Wednesday, June 18, 2008

History for Hillary Clinton supporters

As I said in my previous post on the idea that the media was sexist against Hillary Clinton's presidential campaign, I still haven't gotten to what bothers me the most about that charge. So here it is.

A lot of the criticisms are based on the fact that some of the comments made about her have been superficial and trivial: her speaking voice, her display of cleavage.

I admit that when I see references to her legs or the fact that she wears pant suits, my reaction is: hey, that's sexist and unfair. So I'm not saying I approve of all this. (As I said before, though, it doesn't bother me for people to talk about her voice or cleavage.)

But it doesn't make sense to go from saying that the media's criticisms of her have been superficial ... to saying that Hillary in particular was hurt by sexism.

A presidential race is a zero-sum game. That means that anything that hurts one candidate has to help the other candidate. Therefore, if something "hurts" all the candidates, it really hurts none of them. If you're saying she was hurt by sexism, that's implying not just that there were unfair criticisms of her, but that they were criticisms of a sort that male candidates don't have to withstand.

Well, I agree that there have been some unfair criticisms of her. But to imply that male candidates aren't treated just as unfairly, or that the discussion of them isn't just as superficial? I mean, maybe you could believe that ... if you had never observed how any other presidential candidate has ever been treated.

I have some news for Clinton supporters who think that superficial criticisms of her are evidence of sexism:

Media Focus on Candidates' Personal Quirks
Trivialities, Superficialities Discussed More Than Policy Issues

Barack Obama is criticized for not wearing an American flag pin on his lapel. His exotic name is a major topic of discussion among serious commentators.

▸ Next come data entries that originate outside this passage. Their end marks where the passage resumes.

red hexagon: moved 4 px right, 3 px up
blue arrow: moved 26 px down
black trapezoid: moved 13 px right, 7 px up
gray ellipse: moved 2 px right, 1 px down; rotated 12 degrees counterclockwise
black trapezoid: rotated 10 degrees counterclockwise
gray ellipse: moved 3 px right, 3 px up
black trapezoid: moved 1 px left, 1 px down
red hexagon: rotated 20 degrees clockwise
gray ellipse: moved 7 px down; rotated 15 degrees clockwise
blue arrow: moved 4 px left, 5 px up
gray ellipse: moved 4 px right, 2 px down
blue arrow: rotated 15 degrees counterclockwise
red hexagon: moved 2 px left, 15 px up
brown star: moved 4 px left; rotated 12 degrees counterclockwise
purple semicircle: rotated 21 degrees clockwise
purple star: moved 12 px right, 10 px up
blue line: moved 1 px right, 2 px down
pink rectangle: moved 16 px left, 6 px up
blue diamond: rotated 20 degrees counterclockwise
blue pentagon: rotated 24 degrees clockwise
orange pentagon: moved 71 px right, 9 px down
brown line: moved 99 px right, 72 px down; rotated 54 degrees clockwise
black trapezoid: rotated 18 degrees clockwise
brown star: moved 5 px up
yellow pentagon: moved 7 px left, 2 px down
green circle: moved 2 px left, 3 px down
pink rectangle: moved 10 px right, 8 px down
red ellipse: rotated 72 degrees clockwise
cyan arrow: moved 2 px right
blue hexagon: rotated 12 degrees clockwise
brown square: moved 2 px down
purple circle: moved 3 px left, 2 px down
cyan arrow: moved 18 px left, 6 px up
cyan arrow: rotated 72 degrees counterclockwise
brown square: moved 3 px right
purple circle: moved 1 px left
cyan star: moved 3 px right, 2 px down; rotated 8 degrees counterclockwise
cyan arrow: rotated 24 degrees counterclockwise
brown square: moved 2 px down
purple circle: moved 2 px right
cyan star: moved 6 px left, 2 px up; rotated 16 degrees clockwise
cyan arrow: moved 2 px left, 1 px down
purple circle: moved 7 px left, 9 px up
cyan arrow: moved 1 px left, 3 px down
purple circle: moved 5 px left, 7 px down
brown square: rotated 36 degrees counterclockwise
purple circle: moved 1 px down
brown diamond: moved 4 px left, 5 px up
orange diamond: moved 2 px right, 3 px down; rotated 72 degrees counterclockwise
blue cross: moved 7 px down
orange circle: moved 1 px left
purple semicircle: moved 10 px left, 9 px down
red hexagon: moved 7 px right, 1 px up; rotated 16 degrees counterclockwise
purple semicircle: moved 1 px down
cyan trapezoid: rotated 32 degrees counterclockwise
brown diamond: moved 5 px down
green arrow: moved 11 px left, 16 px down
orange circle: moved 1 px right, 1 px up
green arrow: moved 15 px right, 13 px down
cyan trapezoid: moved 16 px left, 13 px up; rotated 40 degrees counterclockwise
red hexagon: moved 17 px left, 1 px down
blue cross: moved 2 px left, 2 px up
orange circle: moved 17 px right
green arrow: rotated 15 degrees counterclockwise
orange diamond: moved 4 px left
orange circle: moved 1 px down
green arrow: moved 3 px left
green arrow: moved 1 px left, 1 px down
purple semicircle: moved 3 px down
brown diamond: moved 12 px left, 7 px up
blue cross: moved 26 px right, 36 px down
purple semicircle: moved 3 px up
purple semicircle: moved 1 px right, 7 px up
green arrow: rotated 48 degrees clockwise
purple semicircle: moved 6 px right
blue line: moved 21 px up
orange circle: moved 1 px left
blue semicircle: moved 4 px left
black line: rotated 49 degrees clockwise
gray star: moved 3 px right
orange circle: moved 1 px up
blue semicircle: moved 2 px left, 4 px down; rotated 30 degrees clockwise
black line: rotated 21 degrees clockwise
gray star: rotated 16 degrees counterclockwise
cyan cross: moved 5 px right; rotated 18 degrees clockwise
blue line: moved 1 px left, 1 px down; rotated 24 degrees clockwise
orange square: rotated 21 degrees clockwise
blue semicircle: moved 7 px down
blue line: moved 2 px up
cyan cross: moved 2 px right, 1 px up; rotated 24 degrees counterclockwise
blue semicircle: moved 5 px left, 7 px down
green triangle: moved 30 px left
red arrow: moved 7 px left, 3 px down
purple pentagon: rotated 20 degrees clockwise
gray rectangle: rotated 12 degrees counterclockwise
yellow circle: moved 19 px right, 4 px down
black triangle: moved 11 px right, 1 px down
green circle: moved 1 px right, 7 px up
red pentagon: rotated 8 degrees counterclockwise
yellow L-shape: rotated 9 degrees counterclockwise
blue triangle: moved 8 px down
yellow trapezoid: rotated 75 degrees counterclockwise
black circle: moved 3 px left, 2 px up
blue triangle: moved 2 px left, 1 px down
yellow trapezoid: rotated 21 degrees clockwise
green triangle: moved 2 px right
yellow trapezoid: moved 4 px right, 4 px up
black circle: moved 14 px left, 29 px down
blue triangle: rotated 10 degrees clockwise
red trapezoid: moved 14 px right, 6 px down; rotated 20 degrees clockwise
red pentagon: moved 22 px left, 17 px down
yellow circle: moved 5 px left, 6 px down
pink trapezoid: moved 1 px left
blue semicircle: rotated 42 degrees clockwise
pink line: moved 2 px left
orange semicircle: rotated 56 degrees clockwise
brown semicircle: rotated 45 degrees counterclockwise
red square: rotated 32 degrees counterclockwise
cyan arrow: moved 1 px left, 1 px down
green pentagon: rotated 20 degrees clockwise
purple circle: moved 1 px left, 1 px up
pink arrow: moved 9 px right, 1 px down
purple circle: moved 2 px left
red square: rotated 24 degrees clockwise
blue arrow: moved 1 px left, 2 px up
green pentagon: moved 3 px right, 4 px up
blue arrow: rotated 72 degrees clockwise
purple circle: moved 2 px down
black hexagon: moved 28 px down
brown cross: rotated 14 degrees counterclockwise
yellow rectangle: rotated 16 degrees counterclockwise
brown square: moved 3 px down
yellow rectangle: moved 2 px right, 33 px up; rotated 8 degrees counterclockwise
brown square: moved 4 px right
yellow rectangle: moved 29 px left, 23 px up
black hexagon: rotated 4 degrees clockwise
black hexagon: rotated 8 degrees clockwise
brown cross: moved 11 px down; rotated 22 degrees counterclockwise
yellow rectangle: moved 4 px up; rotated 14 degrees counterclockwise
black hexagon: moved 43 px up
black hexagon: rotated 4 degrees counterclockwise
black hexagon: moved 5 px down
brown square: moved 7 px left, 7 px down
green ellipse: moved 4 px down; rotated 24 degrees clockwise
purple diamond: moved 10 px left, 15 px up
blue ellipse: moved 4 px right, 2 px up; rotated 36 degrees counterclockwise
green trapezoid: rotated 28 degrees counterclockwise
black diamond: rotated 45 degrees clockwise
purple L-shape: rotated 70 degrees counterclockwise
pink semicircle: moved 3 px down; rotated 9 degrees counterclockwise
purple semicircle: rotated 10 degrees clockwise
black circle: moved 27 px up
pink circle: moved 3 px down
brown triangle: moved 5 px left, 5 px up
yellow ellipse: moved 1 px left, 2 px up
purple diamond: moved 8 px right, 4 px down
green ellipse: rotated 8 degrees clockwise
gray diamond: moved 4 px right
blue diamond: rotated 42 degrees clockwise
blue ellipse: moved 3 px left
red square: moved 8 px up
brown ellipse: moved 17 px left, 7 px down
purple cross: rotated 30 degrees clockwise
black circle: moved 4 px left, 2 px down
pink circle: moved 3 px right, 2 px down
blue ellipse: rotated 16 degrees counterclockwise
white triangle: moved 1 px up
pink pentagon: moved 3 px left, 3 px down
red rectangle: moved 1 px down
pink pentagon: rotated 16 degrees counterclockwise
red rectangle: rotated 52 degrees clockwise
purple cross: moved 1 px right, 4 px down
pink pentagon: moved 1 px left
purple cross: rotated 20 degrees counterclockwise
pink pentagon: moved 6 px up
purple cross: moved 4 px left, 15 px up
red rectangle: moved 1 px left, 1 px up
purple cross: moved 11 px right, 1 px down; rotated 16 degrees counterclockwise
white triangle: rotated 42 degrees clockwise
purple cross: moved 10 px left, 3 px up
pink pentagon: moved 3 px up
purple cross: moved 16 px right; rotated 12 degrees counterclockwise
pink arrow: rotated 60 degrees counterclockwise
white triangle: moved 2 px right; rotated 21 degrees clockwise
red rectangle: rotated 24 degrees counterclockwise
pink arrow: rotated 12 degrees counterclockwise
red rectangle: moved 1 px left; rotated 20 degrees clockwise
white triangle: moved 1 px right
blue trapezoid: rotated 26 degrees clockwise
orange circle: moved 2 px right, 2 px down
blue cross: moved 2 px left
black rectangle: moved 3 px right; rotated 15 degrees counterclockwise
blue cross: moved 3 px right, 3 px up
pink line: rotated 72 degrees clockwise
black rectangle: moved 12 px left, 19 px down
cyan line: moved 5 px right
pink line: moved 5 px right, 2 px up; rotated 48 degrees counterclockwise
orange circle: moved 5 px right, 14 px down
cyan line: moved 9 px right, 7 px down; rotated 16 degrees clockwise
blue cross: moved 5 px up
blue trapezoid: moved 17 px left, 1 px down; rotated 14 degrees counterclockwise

John Edwards is ridiculed for seeming to spend too much time and money on his appearance.

Mitt Romney is criticized for being too polished and robotic, and his own staffers worry that his hair is "too perfect."

Bill Richardson receives little media attention despite having a more impressive resume than Clinton, Edwards, or Obama, and you have to wonder if the fact that he's not as conventionally attractive as those three candidates has something to do with it.

Before he officially enters the race, the media focuses on Fred Thompson more than any of his Republican rivals even though he doesn't have especially interesting ideas or accomplishments. The discussion in the media largely focuses on his perceived "sex appeal" and masculinity.

Dennis Kucinich is mocked as an elf-like creature whose wife is too attractive for him. While he might be too far left to have a real chance at becoming president, you have to wonder if he'd receive more favorable coverage if he had equally liberal positions but were a suave 6'4" man with a baritone voice.

John Kerry is criticized more for his stodgy demeanor than his policy stances — which the media don't report on because they're too busy mocking his rhetorically clumsy but substantively defensible statement that "I voted for it [one particular Iraq appropriations bill] before I voted against it [a related but significantly different bill]." It becomes common to talk about his horse face.

After Howard Dean loses the Iowa caucus in 2004, the media never report on him without mentioning that he let out an ill-considered yelp (which is always referred to as "the Dean scream") in an understandable effort to rally his supporters after a shocking defeat.

Dick Gephardt is routinely derided for lacking a "rock star" quality even though he's actually one of the most passionate speakers among the 2004 candidates.

Al Gore is criticized for seeming "stiff" and "wooden," for sighing heavily in a debate, for wearing "earth tones," and for walking over toward Bush in an awkward manner. He receives an enormous amount of attention for aggressively kissing his wife Tipper at the Democratic Convention -- a stunt clearly intended to broadcast his male sexuality.

George W. Bush is regularly mocked for stumbling over his words.

Bill Clinton is regularly mocked as fat.

George H.W. Bush is famously called a "wimp" on the cover of Newsweek magazine and is criticized for asking for a "splash" of coffee.

John F. Kennedy has a better tan and shave than Richard Nixon in a debate. This is widely seen as being a major factor in Kennedy's victory.

Presidential races are superficial and unfair. That's true whether the candidate is a Democratic or a Republican. It's true whether the candidate is a man or a woman. And it's unlikely to change in the near future.

(Photo of Edwards from the Edwards campaign.)


Ann Althouse said...

I love the picture of poor suffering John Edwards, who is not just a head of hair but a human being.